--- Data segment Enclosed Below ---

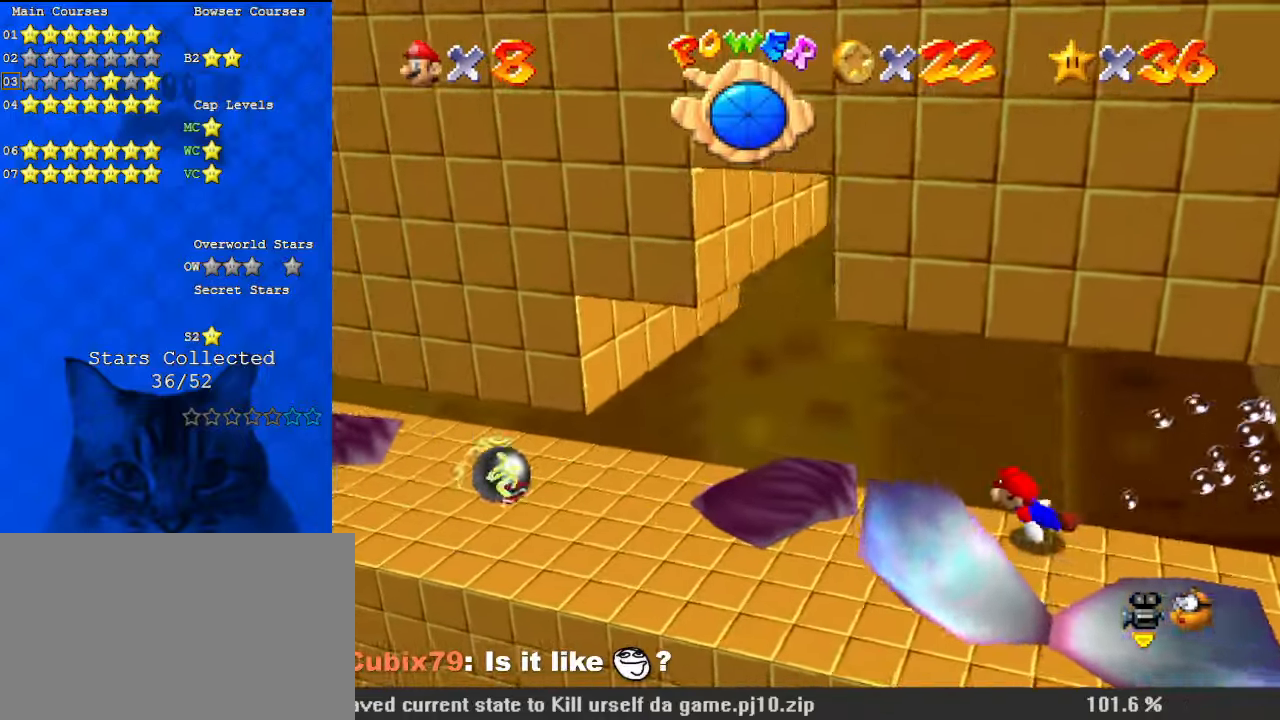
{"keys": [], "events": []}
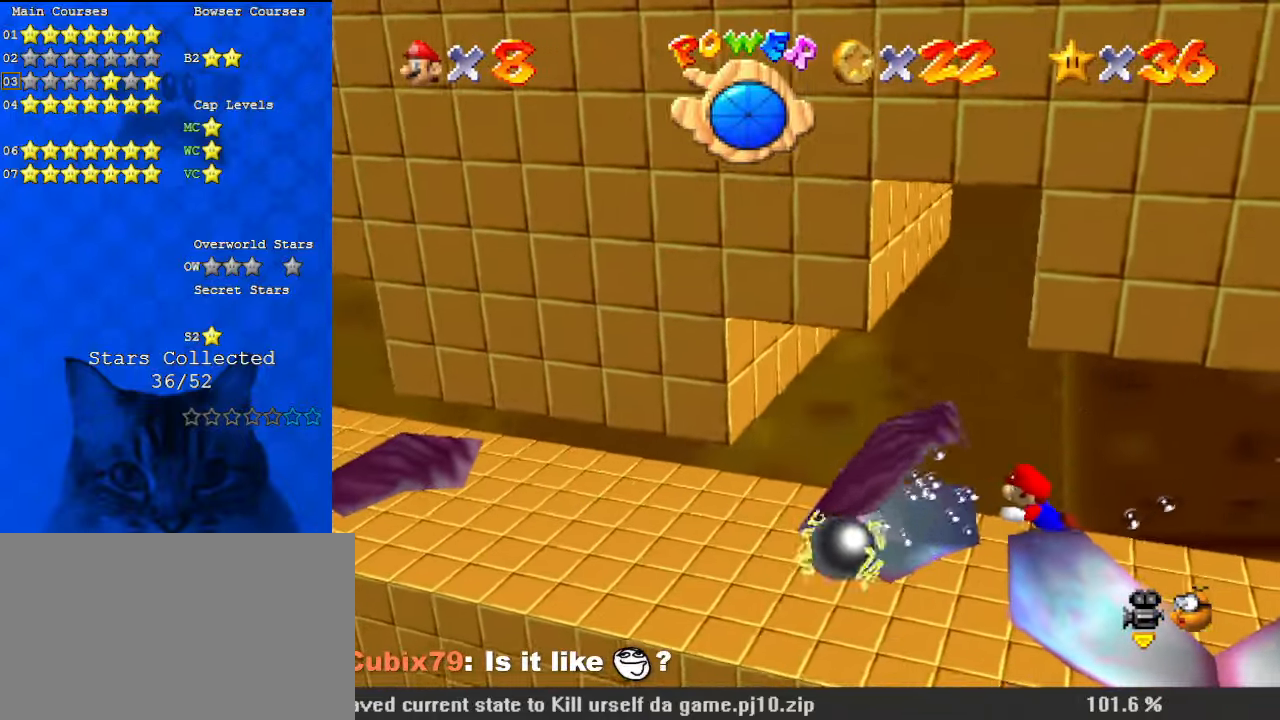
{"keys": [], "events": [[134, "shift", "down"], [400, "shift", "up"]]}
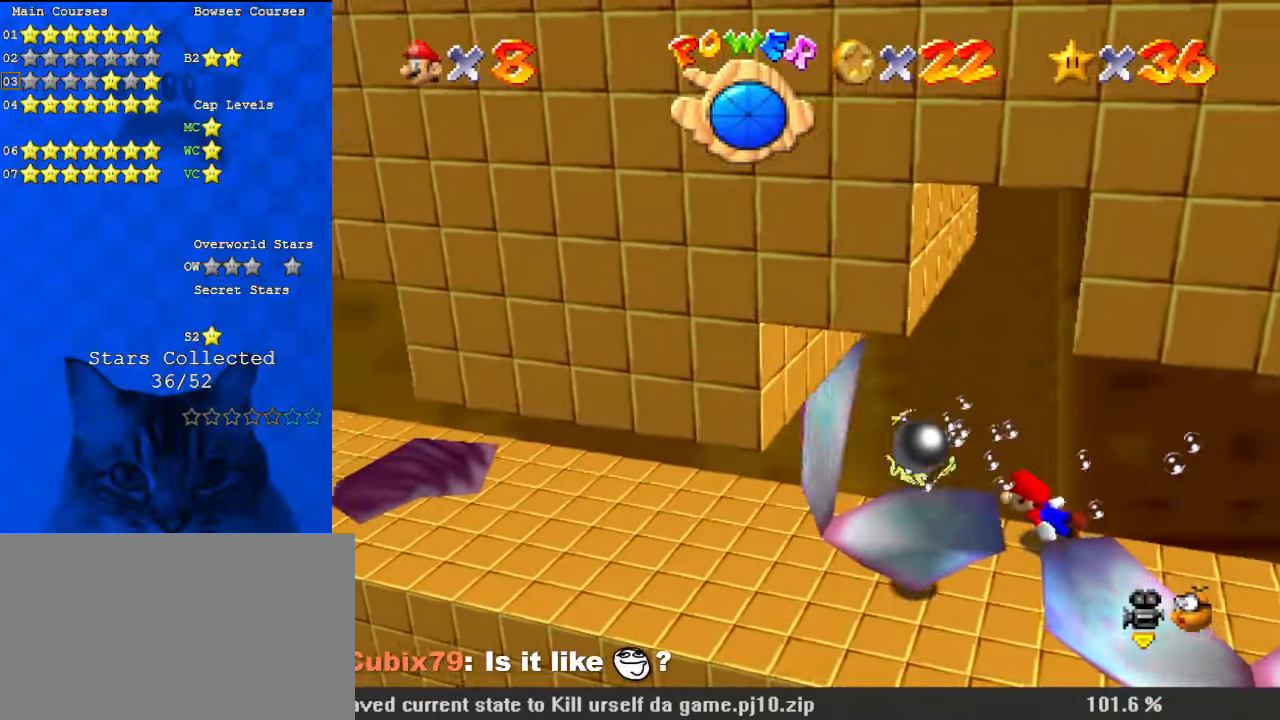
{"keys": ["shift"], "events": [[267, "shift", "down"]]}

--- End of Enclosed Data segment ---

Task prompt >>
Extract, from the listing above, every line where the string "down" occurs.

Exercise solution >>
{"keys": [], "events": [[134, "shift", "down"], [400, "shift", "up"]]}
{"keys": ["shift"], "events": [[267, "shift", "down"]]}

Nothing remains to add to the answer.